Had it not been for old age, the octogenarian Alan Greenspan would have continued to be at the helm of Federal Reserve. Adept at the political game, Greenspan, for 18 consecutive years (August 1987 to January 2006) managed to portray an image that he was his own man and also a lickspittle of the powers in the White House. It takes no rocket science analysis to know how he got himself re-appointed and survived the times of Reagan, Bush Senior, Clinton or for that matter Bush Junior. However age had the better of Alan and a Princeton economist, Ben Bernanke, was sworn in as the Chairman of Federal Reserve on February 1, 2006. Pundits doubted Bernanke’s ability to create a cult of personality around him and become a virtual economic czar (much like his octogenarian predecessor). Thence, Ben’s August 25, 2009 reappointment came as a surprise for many who doubted Bernanke of lacking Greenspan’s mystique; Bernanke is seemingly all set to carry on the legacy of his predecessors, Paul Volcker included.

Well so much for legacy, what is worth pondering over is the question: why in heavens did President Barack Obama interrupt his vacation on Martha’s Vineyard to nominate Ben Bernanke for a second term at the Federal Reserve? Especially given the fact that August 25, 2009 and January 31, 2010 (the day when Ben Bernanke’s first term expires) are months apart? And what about all those reports that commented that Lawrence Summers – the current Director of Barack’s National Economic Council, a close confidante and also a former Treasury Secretary (during Clinton’s time) – was being considered a sureshot Fed Chairman in waiting? There, one guesses Obama called the goose before the eggs hatched. When the White House Deputy Press Secretary Bill Burton was queried, he said, “There’s been a lot of speculation out there, and the President wanted to put it to rest.” The President chose to traverse clear of Carribean waters when he said, “Ben Bernanke has led the Fed through one of the worst financial crises that this nation and the world has ever faced.

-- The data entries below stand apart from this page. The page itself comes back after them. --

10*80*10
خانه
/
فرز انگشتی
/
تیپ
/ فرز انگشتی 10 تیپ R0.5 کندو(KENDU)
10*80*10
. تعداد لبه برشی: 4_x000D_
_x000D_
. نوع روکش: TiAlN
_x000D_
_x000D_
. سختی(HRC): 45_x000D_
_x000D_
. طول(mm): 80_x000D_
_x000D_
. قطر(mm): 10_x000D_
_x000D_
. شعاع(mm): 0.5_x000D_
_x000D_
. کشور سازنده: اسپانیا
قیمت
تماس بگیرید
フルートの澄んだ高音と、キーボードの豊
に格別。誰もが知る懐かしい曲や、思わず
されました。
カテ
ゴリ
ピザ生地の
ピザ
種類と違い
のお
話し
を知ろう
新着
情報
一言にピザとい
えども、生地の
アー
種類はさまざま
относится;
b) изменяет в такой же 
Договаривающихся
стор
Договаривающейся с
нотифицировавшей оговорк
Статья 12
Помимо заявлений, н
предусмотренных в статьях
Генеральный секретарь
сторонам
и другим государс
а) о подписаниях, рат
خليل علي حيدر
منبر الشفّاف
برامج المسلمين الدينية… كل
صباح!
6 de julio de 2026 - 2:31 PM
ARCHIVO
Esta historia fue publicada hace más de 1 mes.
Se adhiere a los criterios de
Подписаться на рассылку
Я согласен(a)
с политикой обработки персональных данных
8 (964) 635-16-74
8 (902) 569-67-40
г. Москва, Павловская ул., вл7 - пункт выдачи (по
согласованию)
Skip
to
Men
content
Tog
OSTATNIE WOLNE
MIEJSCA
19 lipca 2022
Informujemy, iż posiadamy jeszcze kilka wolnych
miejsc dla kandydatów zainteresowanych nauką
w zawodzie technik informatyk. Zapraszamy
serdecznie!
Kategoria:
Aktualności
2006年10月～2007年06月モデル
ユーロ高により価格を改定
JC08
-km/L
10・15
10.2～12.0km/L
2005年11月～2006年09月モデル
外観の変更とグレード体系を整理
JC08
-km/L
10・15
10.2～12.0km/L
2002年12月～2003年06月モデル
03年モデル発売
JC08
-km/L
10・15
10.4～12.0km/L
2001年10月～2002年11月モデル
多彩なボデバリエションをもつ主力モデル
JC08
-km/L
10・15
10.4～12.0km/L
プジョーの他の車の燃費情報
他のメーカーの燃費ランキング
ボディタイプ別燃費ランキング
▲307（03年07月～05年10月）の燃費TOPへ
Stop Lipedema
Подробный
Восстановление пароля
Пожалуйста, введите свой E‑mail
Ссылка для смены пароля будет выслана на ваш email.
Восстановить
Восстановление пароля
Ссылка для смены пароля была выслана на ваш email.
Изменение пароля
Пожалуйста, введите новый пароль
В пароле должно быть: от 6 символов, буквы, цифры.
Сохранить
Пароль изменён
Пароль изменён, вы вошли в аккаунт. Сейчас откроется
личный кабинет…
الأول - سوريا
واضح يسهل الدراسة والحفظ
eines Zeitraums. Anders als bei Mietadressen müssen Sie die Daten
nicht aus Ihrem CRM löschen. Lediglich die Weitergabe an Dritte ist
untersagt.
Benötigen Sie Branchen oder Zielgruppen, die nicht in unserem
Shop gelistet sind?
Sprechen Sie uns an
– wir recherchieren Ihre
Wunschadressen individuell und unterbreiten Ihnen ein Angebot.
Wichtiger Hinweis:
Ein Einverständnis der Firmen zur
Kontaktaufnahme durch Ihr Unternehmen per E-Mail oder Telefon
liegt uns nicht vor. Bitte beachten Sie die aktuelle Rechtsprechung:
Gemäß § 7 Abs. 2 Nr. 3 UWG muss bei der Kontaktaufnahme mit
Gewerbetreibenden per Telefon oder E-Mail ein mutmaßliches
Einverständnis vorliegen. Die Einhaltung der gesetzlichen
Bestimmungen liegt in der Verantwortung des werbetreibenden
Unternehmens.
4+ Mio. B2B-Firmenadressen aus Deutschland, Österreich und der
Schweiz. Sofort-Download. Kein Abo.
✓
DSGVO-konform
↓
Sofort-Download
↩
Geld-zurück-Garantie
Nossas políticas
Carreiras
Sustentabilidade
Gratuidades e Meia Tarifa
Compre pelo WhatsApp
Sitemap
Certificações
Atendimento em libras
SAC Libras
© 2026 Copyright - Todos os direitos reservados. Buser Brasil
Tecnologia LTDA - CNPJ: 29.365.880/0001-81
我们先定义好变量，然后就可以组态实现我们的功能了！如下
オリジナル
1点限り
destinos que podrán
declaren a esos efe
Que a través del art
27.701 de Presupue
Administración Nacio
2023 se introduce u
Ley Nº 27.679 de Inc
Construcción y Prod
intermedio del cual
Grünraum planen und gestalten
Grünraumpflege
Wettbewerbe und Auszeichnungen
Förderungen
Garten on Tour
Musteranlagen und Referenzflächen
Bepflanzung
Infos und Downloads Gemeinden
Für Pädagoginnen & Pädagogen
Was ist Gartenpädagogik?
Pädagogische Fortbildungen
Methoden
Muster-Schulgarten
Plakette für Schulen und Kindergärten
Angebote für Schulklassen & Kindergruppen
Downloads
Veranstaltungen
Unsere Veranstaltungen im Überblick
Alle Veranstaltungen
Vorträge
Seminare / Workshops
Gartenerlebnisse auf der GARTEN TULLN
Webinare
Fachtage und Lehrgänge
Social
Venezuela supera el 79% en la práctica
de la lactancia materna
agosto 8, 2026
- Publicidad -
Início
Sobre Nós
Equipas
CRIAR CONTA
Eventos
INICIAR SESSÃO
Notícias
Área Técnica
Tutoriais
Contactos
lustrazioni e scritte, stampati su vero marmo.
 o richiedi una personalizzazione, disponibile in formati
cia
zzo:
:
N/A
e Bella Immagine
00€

As an expert on the causes of the Great Depression, I’m sure Ben never imagined that he would be part of a team responsible for preventing another. But because of his background, his temperament, his courage, and his creativity, that’s exactly what he has helped to achieve. And that is why I am re-appointing him to another term as Chairman of the Federal Reserve.”

Critics may not exactly buy the logic – they argue (we do too) that the crisis could have been averted or at least mitigated in the first place but for Ben’s seat of the pants interest rate logic. It is a fact that once Bear Stearns failed, the Fed and the Treasury could and should have recognised the extreme fragility of the financial system and responded to it accordingly. Bernanke’s acknowledgement that Fed underestimated the seriousness of the financial crisis at the outset, including the danger posed by sub-prime mortgage lending, yet remaining reluctant to relinquish his role as a consumer advocate, is evident financial hypocrisy. Despite signals of falling standards (considering the fact that the sub-prime mortgage originations jumped to $600 billion in 2006 as compared to $310 billion in 2003), he was reluctant to raise interest rates to slow down credit growth. However, Ben ‘Helicopter’ Bernanke continued with his pet policy that “Fed should drop money from helicopters.” As a matter of fact, as early as October 2007, when the first cracks began to appear in the financial market, but before the economy itself began feeling the fallout, Bernanke began to aggressively slash interest rates. So much so that the collapse of US financial system in September 2008,which wounded behemoths like Lehman Brothers, Merrill Lynch, Washington Mutual, Fannie Mae, Freddie Mac, AIG, Citigroup et al, perchance was primarily Ben’s fault than anyone else. Visualise the proceedings of the next Federal Open Market Committee meeting to be held on September 22-23, 2009, wherein Bernanke dominates.